Cloudera Data Catalog Data Sharing Concurrent User Tests
Performance testing of Data Sharing with Cloudera Data Catalog in Cloudera on cloud 7.3.2.0 revealed stable operation with up to 100 concurrent users, while higher loads caused significant errors and timeouts. Recommendations include limiting concurrent users to 100 for optimal performance.
Test Environment
Tests were run for 30 minutes per user level against a cluster running Cloudera on cloud 7.3.2.0. The data set consisted of 50 databases with 100 tables and 1000 columns each. 1000 data shares were created, each sharing 5 tables with 200 external users.

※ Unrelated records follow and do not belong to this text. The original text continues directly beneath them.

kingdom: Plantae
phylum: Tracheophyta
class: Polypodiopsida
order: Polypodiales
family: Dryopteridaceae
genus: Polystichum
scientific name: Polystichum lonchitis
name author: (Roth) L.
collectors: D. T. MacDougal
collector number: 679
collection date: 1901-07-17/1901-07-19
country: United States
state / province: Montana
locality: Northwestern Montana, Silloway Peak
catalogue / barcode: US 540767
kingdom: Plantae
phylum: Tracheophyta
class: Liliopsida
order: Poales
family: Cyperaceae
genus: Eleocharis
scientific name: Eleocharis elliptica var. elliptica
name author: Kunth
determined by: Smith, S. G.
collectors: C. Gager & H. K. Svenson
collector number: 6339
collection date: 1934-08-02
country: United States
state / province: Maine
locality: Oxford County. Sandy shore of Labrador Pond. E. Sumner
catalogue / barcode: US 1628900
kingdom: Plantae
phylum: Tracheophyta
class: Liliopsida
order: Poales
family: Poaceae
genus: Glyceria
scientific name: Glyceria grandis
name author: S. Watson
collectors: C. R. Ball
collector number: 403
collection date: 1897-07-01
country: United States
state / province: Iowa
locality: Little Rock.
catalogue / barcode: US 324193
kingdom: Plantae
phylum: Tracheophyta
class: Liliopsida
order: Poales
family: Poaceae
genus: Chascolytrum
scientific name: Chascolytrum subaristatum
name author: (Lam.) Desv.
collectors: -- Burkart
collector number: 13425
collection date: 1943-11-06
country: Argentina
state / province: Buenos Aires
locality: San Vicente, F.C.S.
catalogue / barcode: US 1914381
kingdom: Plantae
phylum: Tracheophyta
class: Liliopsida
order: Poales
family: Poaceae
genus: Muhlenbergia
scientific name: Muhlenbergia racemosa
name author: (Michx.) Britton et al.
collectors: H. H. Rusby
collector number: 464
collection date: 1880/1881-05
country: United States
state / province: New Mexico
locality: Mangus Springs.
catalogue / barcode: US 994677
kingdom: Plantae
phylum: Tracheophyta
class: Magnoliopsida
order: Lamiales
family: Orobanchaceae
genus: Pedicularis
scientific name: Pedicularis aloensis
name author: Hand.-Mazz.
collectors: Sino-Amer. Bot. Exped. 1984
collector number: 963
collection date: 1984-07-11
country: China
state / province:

| Users | Requests | Avg. Response Time (miliseconds) | Error |
|---|---|---|---|
| 50 | 9877 | 9087 | 0 |
| 100 | 9945 | 17484 | 0 |
| 150 | 10113 | 25222 | 728 (7.2%) |
Conclusion
Data Catalog stress tests showed reliable performance with up to 100 concurrent users. At 150 concurrent users, a significantly higher error rate was observed when listing external users and listing data shares. Response times exceeded 60 seconds, resulting in request timeouts. The errors seen at 150 users were:
504 Gateway Time-out
Status Code: 504; Error Code: UNKNOWN_ERROR; Service: datacatalog; Operation: listExternalUsers; Request ID: Unknown;
Recommendation
Cloudera recommends keeping the number of concurrent users accessing the Cloudera Data Catalog APIs at or below 100 for stable operation. Exceeding this threshold is an extreme scenario that may lead to degraded performance and timeout errors.